Only lines containing the string "action" belong in the answer; find them in the records and copy them.

[Items from a dataset]

*** Begin section ***

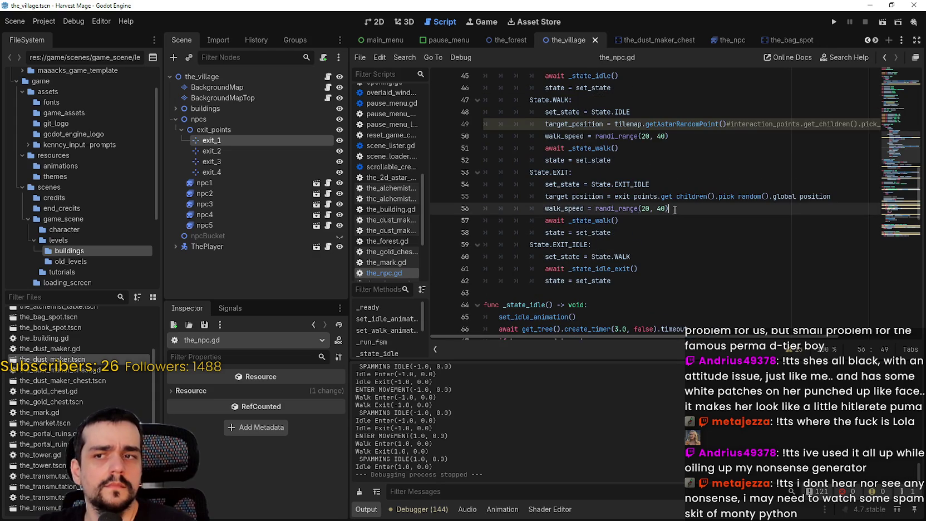
{"action": "scroll", "coordinate": [673, 210], "scroll_direction": "up", "scroll_amount": 2}
{"action": "key", "text": "ctrl+s"}
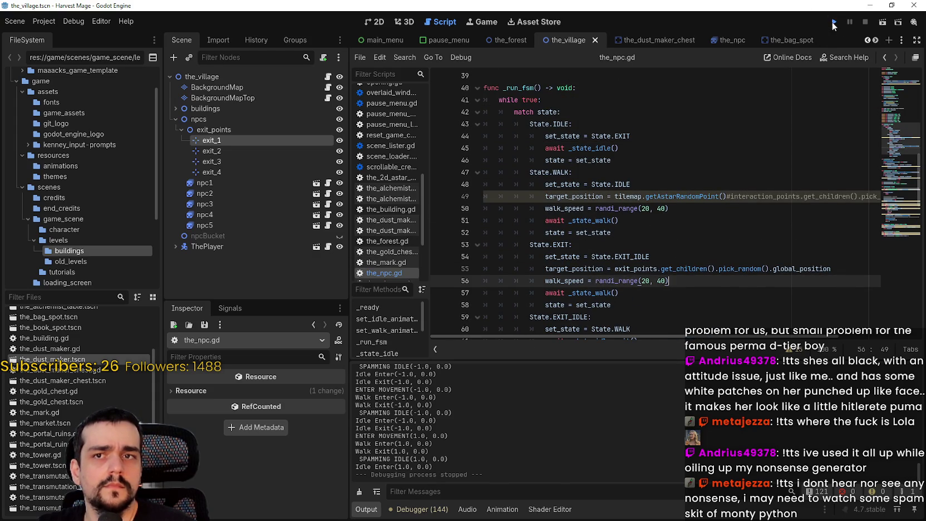
- Run the project and start a new game in the village
{"action": "left_click", "coordinate": [834, 23]}
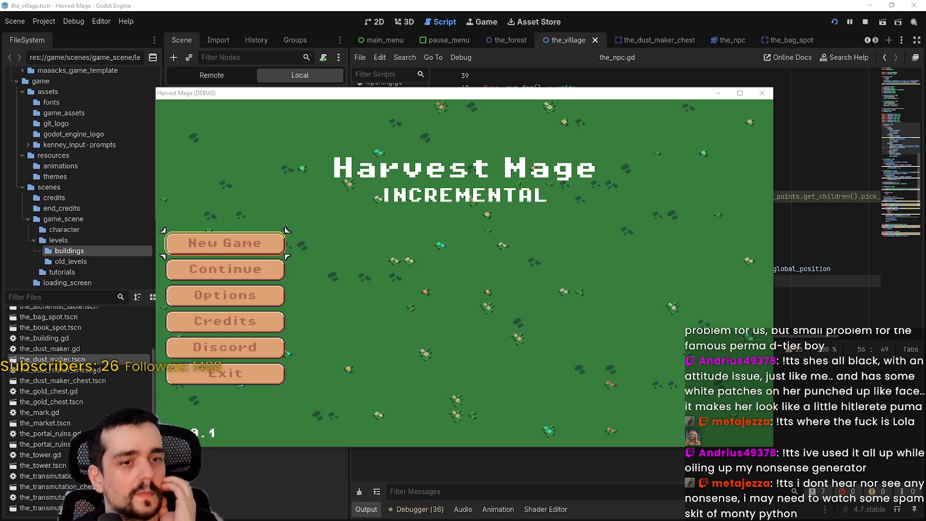
{"action": "left_click_drag", "start_coordinate": [638, 93], "coordinate": [741, 17]}
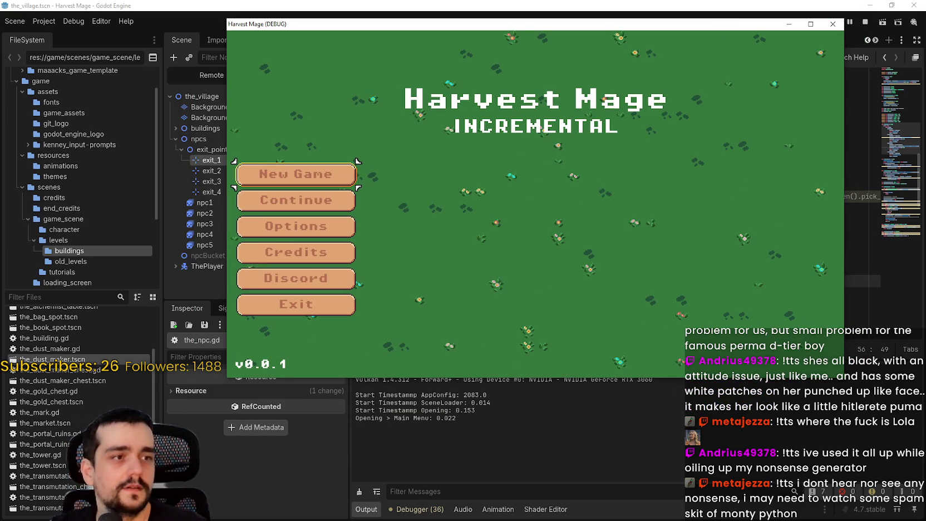
{"action": "left_click", "coordinate": [305, 175]}
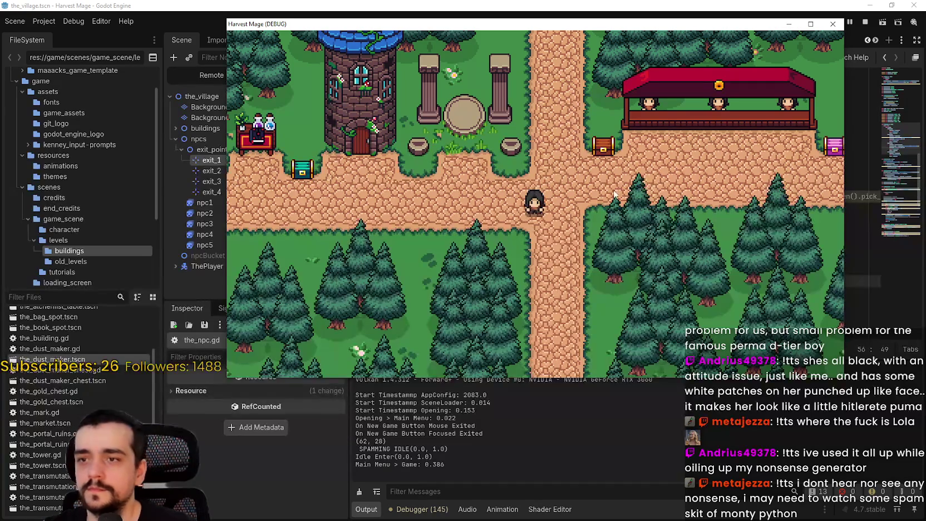
- Walk the player around the village with the arrow keys, then stop the game
{"action": "key", "text": "Up"}
{"action": "key", "text": "Down"}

*** End section ***

» TASK RESULT
{"action": "scroll", "coordinate": [673, 210], "scroll_direction": "up", "scroll_amount": 2}
{"action": "key", "text": "ctrl+s"}
{"action": "left_click", "coordinate": [834, 23]}
{"action": "left_click_drag", "start_coordinate": [638, 93], "coordinate": [741, 17]}
{"action": "left_click", "coordinate": [305, 175]}
{"action": "key", "text": "Up"}
{"action": "key", "text": "Down"}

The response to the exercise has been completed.